Direito à cidade e produção crítica de conhecimento
Na tarde do mesmo dia, 19 de maio, Philip Degenhardt deu continuidade à agenda em São Paulo com uma visita ao LabCidade, laboratório vinculado à Faculdade de Arquitetura e Urbanismo da Universidade de São Paulo (FAU-USP), dedicado à produção crítica de conhecimento sobre cidade, território, moradia e desigualdades urbanas.Na ocasião, Philip conversou com a equipe do LabCidade, incluindo as professoras Raquel Rolnik e Isadora Guerreiro, em um intercâmbio aprofundado sobre direito à cidade, habitação e políticas urbanas.

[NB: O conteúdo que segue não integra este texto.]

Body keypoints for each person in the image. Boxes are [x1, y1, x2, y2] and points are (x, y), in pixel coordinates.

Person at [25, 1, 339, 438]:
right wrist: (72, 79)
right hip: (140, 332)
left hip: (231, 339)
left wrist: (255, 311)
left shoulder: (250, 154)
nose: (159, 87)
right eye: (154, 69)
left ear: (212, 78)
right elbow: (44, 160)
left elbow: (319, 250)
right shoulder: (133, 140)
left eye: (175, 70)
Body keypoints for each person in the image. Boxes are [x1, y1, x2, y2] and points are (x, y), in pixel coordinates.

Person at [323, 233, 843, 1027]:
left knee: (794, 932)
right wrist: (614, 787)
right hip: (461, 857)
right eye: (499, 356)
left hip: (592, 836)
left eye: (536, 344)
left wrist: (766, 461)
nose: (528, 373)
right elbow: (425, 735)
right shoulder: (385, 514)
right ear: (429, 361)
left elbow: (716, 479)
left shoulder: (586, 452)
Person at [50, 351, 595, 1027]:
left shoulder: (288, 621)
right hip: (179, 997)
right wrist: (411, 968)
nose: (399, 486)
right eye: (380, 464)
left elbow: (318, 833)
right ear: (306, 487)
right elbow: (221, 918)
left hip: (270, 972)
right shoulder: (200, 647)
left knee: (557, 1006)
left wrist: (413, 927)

A agenda foi acompanhada por Andreas Behn e Daniel Santini, coordenador de projetos da Fundação Rosa Luxemburgo.O encontro aprofundou o intercâmbio em torno de temas relacionados à urbanização, justiça territorial, moradia e desafios contemporâneos das grandes cidades, ampliando o diálogo entre experiências populares, produção acadêmica crítica e debates internacionais sobre democracia e desigualdade urbana.
Intercâmbio internacional e diálogo entre lutas locais e globais
As visitas integraram a programação paralela da Conferência Internacional A saída é pela esquerda, que reuniu representantes de diferentes países para debater o avanço global da extrema direita, a solidariedade internacional, a democracia e caminhos de articulação política diante das crises sociais contemporâneas.Ao aproximar convidados internacionais de experiências concretas de organização popular, espaços de formação política e centros de produção crítica de conhecimento no Brasil, a agenda reforçou o intercâmbio entre lutas locais e debates globais sobre moradia, justiça social, participação política e construção coletiva de alternativas.